One interesting observation on surround sound is how its use has settled over the decades as musicians, producers and music listeners work out the capabilities, strengths and weaknesses of making music in surround sound.
When stereo was first invented, the pioneering record producers, such as George Martin with the Beatles, took full advantage of the new format and hard panned various instruments, drums and voices to create a novel and exciting listening experience.
With time, however, a convention has evolved where by now most modern recordings pan the key elements dead centre - bass, kick, vocals etc - then create a stereo image with the remaining instruments. This gives a more solid and powerful sound and makes music more compatible with less-than-ideal listening conditions. Anybody who has sat in a pub listening to a Beatles album, only able to hear half the band through the one speaker that’s nearby will know about that.
The same has happened to surround sound over time, though the convention is less strictly adhered to than a standard stereo image.
Early surround recordings experimented with putting the listener in the middle of the sound stage and panning different instruments all around.
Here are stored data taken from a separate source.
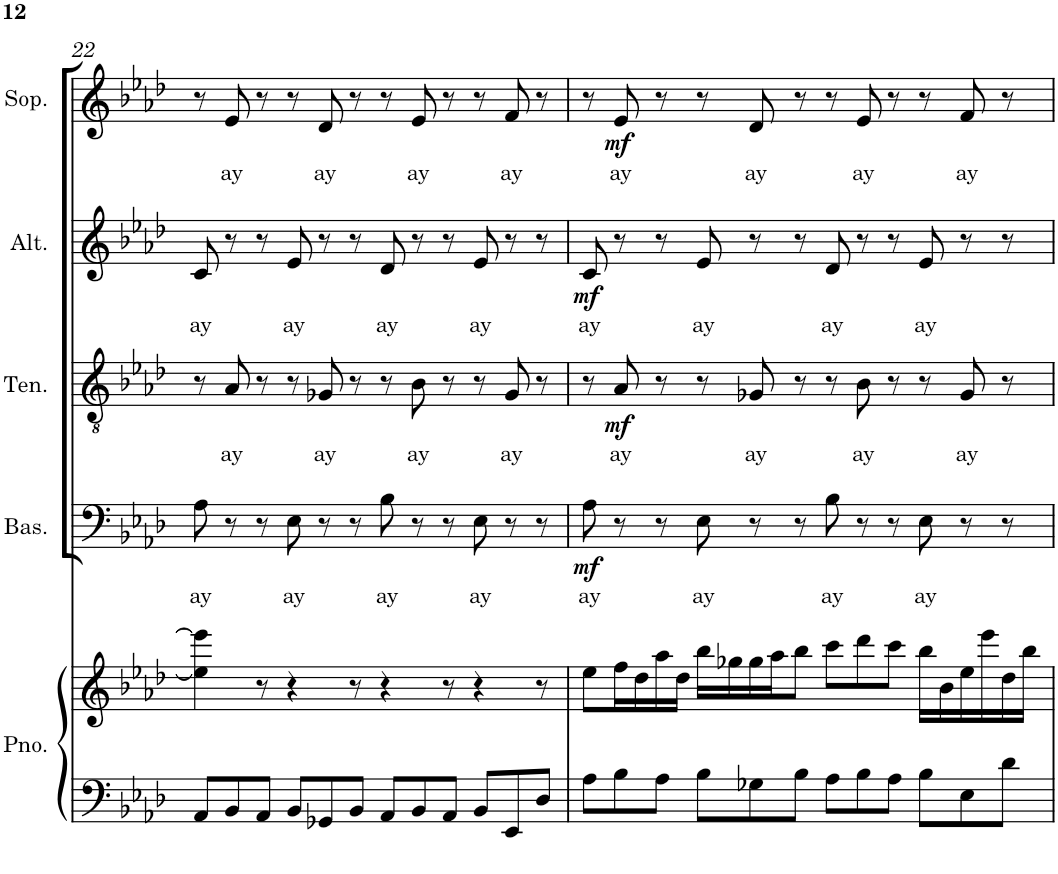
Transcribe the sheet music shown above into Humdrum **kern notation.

**kern	**kern	**kern	**text	**dynam	**kern	**text	**dynam	**kern	**text	**dynam	**kern	**text	**dynam
*part5	*part5	*part4	*part4	*part4	*part3	*part3	*part3	*part2	*part2	*part2	*part1	*part1	*part1
*staff6	*staff5	*staff4	*staff4	*staff4	*staff3	*staff3	*staff3	*staff2	*staff2	*staff2	*staff1	*staff1	*staff1
*I"Piano	*	*I"Bass	*	*	*I"Tenor	*	*	*I"Alto	*	*	*I"Soprano	*	*
*I'Pno.	*	*I'Bas.	*	*	*I'Ten.	*	*	*I'Alt.	*	*	*I'Sop.	*	*
!!LO:PB:g=z
*clefF4	*clefG2	*clefF4	*	*	*clefGv2	*	*	*clefG2	*	*	*clefG2	*	*
*k[b-e-a-d-]	*k[b-e-a-d-]	*k[b-e-a-d-]	*	*	*k[b-e-a-d-]	*	*	*k[b-e-a-d-]	*	*	*k[b-e-a-d-]	*	*
*A-:	*A-:	*A-:	*	*	*A-:	*	*	*A-:	*	*	*A-:	*	*
*M12/8	*M12/8	*M12/8	*	*	*M12/8	*	*	*M12/8	*	*	*M12/8	*	*
=22	=22	=22	=22	=22	=22	=22	=22	=22	=22	=22	=22	=22	=22
!	!	!	!LO:LY:b	!	!	!	!	!	!LO:LY:b	!	!	!	!
8AA-/L	4ee-\] 4eee-\]	8A-\	ay	.	8r	.	.	8c/	ay	.	8r	.	.
!	!	!	!	!	!	!LO:LY:b	!	!	!	!	!	!LO:LY:b	!
8BB-/	.	8r	.	.	8A-/	ay	.	8r	.	.	8e-/	ay	.
8AA-/J	8r	8r	.	.	8r	.	.	8r	.	.	8r	.	.
!	!	!	!LO:LY:b	!	!	!	!	!	!LO:LY:b	!	!	!	!
8BB-/L	4r	8E-\	ay	.	8r	.	.	8e-/	ay	.	8r	.	.
!	!	!	!	!	!	!LO:LY:b	!	!	!	!	!	!LO:LY:b	!
8GG-X/	.	8r	.	.	8G-X/	ay	.	8r	.	.	8d-/	ay	.
8BB-/J	8r	8r	.	.	8r	.	.	8r	.	.	8r	.	.
!	!	!	!LO:LY:b	!	!	!	!	!	!LO:LY:b	!	!	!	!
8AA-/L	4r	8B-\	ay	.	8r	.	.	8d-/	ay	.	8r	.	.
!	!	!	!	!	!	!LO:LY:b	!	!	!	!	!	!LO:LY:b	!
8BB-/	.	8r	.	.	8B-\	ay	.	8r	.	.	8e-/	ay	.
8AA-/J	8r	8r	.	.	8r	.	.	8r	.	.	8r	.	.
!	!	!	!LO:LY:b	!	!	!	!	!	!LO:LY:b	!	!	!	!
8BB-/L	4r	8E-\	ay	.	8r	.	.	8e-/	ay	.	8r	.	.
!	!	!	!	!	!	!LO:LY:b	!	!	!	!	!	!LO:LY:b	!
8EE-/	.	8r	.	.	8G-/	ay	.	8r	.	.	8f/	ay	.
8D-/J	8r	8r	.	.	8r	.	.	8r	.	.	8r	.	.
=23	=23	=23	=23	=23	=23	=23	=23	=23	=23	=23	=23	=23	=23
!	!	!	!LO:LY:b	!LO:DY:b	!	!	!	!	!LO:LY:b	!LO:DY:b	!	!	!
8A-\L	8ee-\L	8A-\	ay	mf	8r	.	.	8c/	ay	mf	8r	.	.
!	!	!	!	!	!	!LO:LY:b	!LO:DY:b	!	!	!	!	!LO:LY:b	!LO:DY:b
8B-\	16ff\L	8r	.	.	8A-/	ay	mf	8r	.	.	8e-/	ay	mf
.	16dd-\	.	.	.	.	.	.	.	.	.	.	.	.
8A-\J	16aa-\	8r	.	.	8r	.	.	8r	.	.	8r	.	.
.	16dd-\JJ	.	.	.	.	.	.	.	.	.	.	.	.
!	!	!	!LO:LY:b	!	!	!	!	!	!LO:LY:b	!	!	!	!
8B-\L	16bb-\LL	8E-\	ay	.	8r	.	.	8e-/	ay	.	8r	.	.
.	16gg-X\	.	.	.	.	.	.	.	.	.	.	.	.
!	!	!	!	!	!	!LO:LY:b	!	!	!	!	!	!LO:LY:b	!
8G-X\	16gg-\	8r	.	.	8G-X/	ay	.	8r	.	.	8d-/	ay	.
.	16aa-\J	.	.	.	.	.	.	.	.	.	.	.	.
8B-\J	8bb-\J	8r	.	.	8r	.	.	8r	.	.	8r	.	.
!	!	!	!LO:LY:b	!	!	!	!	!	!LO:LY:b	!	!	!	!
8A-\L	8ccc\L	8B-\	ay	.	8r	.	.	8d-/	ay	.	8r	.	.
!	!	!	!	!	!	!LO:LY:b	!	!	!	!	!	!LO:LY:b	!
8B-\	8ddd-\	8r	.	.	8B-\	ay	.	8r	.	.	8e-/	ay	.
8A-\J	8ccc\J	8r	.	.	8r	.	.	8r	.	.	8r	.	.
!	!	!	!LO:LY:b	!	!	!	!	!	!LO:LY:b	!	!	!	!
8B-\L	16bb-\LL	8E-\	ay	.	8r	.	.	8e-/	ay	.	8r	.	.
.	16b-\	.	.	.	.	.	.	.	.	.	.	.	.
!	!	!	!	!	!	!LO:LY:b	!	!	!	!	!	!LO:LY:b	!
8E-\	16ee-\	8r	.	.	8G-/	ay	.	8r	.	.	8f/	ay	.
.	16eee-\	.	.	.	.	.	.	.	.	.	.	.	.
8d-\J	16dd-\	8r	.	.	8r	.	.	8r	.	.	8r	.	.
.	16bb-\JJ	.	.	.	.	.	.	.	.	.	.	.	.
=	=	=	=	=	=	=	=	=	=	=	=	=	=
*-	*-	*-	*-	*-	*-	*-	*-	*-	*-	*-	*-	*-	*-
This can sound fantastic if you’re sitting in the correct place, are playing it loud and concentrating solely on the music, however if you just want some background music then instruments popping up all around your living room doesn’t always work.
Surround mixes have found some kind of equilibrium too, with vocals sent to the centre channel or in mono across all three front channels and the rear channels are now used more frequently for ambience and quieter sound than horn sections, guitars and backing vocals.
Classical recordings can make impressive use of surround sound by having the sound stage of the orchestra spread across the front channels and the surround channels recreating the ambience of the concert hall.